MNR — Mach Natural Resources LP — is flashing a rare set of contradictory signals. The lending market has seized up in less than a week. Yet options traders are the least bearish they've been in months.
Availability dropped to just 9.3% as of May 21. That means roughly one share remains available to borrow for every ten already lent out — a very tight market by any measure. A week ago, availability sat near 73%. The collapse was swift.
Cost to borrow rose 79% over the same seven days, reaching 3.68% APR. Shorts already in position face a meaningfully higher carry cost. New entrants face a near-depleted lending pool.
The 52-week availability low sits at 3.4%, so the current squeeze has room to tighten further. The direction of travel over the past week suggests it could get there.

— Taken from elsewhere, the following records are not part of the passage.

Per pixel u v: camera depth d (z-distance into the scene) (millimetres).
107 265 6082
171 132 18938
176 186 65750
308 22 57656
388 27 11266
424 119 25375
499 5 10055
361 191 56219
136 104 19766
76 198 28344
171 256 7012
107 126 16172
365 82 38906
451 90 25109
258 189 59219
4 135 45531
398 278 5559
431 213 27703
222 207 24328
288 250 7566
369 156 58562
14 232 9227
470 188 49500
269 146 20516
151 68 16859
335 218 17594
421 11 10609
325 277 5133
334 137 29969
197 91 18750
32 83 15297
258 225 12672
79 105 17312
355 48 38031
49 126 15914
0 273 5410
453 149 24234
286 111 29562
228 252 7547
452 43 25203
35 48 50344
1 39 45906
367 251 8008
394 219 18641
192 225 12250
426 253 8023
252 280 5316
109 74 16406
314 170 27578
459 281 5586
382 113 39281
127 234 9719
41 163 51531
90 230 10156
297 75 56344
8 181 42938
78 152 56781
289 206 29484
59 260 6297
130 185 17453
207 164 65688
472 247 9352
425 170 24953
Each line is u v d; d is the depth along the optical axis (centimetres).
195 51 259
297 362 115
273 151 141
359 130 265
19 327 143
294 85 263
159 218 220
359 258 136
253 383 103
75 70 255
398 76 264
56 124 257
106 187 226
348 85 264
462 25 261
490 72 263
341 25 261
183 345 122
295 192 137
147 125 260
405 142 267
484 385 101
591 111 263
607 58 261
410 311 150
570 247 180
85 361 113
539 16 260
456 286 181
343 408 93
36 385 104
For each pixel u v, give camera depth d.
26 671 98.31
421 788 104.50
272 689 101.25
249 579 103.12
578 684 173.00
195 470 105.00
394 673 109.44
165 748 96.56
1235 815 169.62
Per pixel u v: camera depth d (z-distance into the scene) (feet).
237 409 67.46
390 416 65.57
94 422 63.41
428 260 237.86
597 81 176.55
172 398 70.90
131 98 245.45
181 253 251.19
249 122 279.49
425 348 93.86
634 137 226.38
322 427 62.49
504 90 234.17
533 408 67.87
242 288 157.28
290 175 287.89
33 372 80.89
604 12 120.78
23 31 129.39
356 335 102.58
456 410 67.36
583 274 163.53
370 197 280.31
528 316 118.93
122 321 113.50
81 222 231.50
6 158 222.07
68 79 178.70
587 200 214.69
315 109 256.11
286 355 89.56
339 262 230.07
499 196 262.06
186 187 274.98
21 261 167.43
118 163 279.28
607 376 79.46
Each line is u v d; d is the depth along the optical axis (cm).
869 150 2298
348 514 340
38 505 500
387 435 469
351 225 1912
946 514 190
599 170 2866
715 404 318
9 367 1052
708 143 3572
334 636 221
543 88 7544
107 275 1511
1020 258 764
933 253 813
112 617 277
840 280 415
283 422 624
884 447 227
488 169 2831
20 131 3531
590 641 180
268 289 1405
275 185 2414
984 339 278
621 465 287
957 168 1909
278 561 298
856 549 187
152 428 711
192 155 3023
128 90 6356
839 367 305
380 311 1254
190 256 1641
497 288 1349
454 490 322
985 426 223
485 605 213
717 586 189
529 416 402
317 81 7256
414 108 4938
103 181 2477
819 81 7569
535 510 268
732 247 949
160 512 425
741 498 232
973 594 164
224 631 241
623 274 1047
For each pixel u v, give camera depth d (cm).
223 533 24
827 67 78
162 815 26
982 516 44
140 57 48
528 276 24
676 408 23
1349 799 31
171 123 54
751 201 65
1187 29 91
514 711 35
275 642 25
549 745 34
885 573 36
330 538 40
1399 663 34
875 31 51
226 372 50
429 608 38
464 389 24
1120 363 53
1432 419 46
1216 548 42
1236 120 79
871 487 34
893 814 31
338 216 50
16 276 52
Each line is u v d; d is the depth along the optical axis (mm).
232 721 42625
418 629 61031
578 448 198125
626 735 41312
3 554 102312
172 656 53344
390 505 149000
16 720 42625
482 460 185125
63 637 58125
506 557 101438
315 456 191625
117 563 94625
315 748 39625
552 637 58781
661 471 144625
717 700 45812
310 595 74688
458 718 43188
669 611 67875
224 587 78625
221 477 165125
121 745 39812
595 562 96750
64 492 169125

The put/call ratio tells a different story. It hit 0.35 on May 21. That's 2.1 standard deviations below the 20-day mean of 0.43. Call activity is dominating the options market — the lowest put/call reading in recent history for MNR.
The 52-week PCR range runs from 0.0 to 3.40, so the current level sits near the bullish extreme. Options positioning and borrow market pressure are pointing in opposite directions.
CEO Tom Ward bought $1 million worth of stock on April 13 at $13.05. That purchase looks better now — the stock closed at $14.14 on May 21, though it fell 4.1% on the day.
On the sell side, IKAV General Partner offloaded $20 million of stock on May 15 at $14.06. Kayne Anderson, a 5% owner, sold $44 million in early April. Large institutional exits have been a persistent feature of the recent tape.
Analyst sentiment has cooled from earlier highs. Truist initiated with a Hold at $14 in March. Keybanc downgraded to Sector Weight in January. The mean analyst price target stands at $18.71 — 32% above the current price — but the most recent analyst actions have been cautious rather than constructive.
Short interest itself remains modest at 1.1% of free float. The lending story here is about availability, not the size of the short position.
The tension between a tightening borrow market and bullish options positioning is the defining dynamic. Next earnings are pencilled in for August 6.